Spatial analysis uses tools from geographic information systems (GIS), geostatistics (kriging, spatial regression), and increasingly deep learning on graph-structured data.
EDA considerations:
- Map the sample locations. Plot measurement locations on a map before anything else. Look for clustering (data concentrated in a few areas), coverage gaps (unsampled regions), and whether coverage matches the intended study area.
- Spatial distribution of the outcome. Map the target variable. Visual hotspots — high-value clusters or sharp spatial boundaries — indicate structure the model must account for.
- Spatial autocorrelation diagnostics. Compute Moran's I or plot a variogram to quantify how quickly spatial similarity decays with distance. This guides the choice between a simple non-spatial model and a geostatistical one.

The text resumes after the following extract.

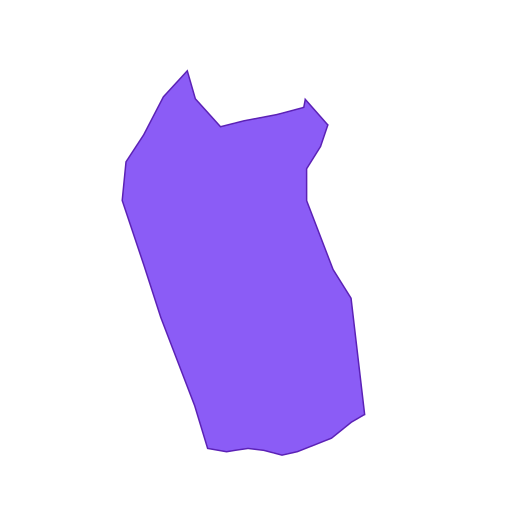 the district of Sasang-gu, Busan, South Korea, rotated 339°
{"feature_id": "91817680B50207003035", "entity_name": "Sasang-gu", "entity_type": "district", "adm_level": 2, "iso_a3": "KOR", "parent_name": "South Korea", "parent_adm1": "Busan", "projection": "equal_earth", "projection_center": [128.994, 35.156], "detail": "fine", "context": "isolated", "style": "filled", "palette": "violet", "viewbox_px": 512, "rotation_deg": 339, "n_neighbors": 0, "source": "geoboundaries", "source_scale": "gbopen_adm2", "svg_char_len": 671}
<svg xmlns="http://www.w3.org/2000/svg" viewBox="0 0 512 512"><g transform="rotate(339 256 256)"><path d="M258.2,58.5L226.6,74.2L194.6,102.6L168.4,121.5L151.0,156.2L148.0,225.6L145.1,279.2L145.1,313.9L145.1,354.9L145.1,373.8L141.9,418.3L158.4,428.2L167.7,430.1L179.6,432.8L193.6,440.2L208.9,451.2L224.5,453.5L261.3,453.1L285.5,445.3L299.5,443.0L300.6,443.0L329.6,329.5L323.1,296.2L323.1,292.7L323.1,261.1L323.1,222.5L334.5,192.7L355.5,176.9L369.6,159.9L370.1,159.4L370.0,159.2L369.8,158.8L358.1,127.4L357.5,128.5L353.9,134.3L352.9,134.2L352.8,134.3L325.9,131.4L293.5,125.5L269.2,122.6L255.7,87.5L258.2,58.5Z" fill="#8b5cf6" stroke="#5b21b6" stroke-width="1.5"/></g></svg>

- Missing spatial regions. Gaps in coverage mean the model will extrapolate to locations unlike anything in the training data. Flag these before reporting results.
- Coordinate reference systems. Check that all data uses a consistent coordinate system and projection. Mixing coordinate systems (degrees vs. meters, or different datums) produces incorrect distances and areas.
See also: 🖝 Preparing Non-Tabular Data for how each of these data types is converted into a feature matrix and what the fit-on-train rule looks like in practice.
Summary
- Tabular data assumes a fixed schema, one row per record, and no meaningful ordering among rows. Images, video, text, time series, and spatial data all violate at least one of these assumptions.
- The EDA mindset (distributions, outliers, missingness, class balance) applies to all data types; only the specific questions and tools change.
- For images and text, EDA focuses on size distributions, class balance, and vocabulary or pixel quality; for time series, on trend, seasonality, autocorrelation, and stationarity; for spatial data, on coverage, spatial autocorrelation, and coordinate consistency.
- Recognizing a data type's structural properties is the prerequisite for choosing the right preparation method and evaluation strategy.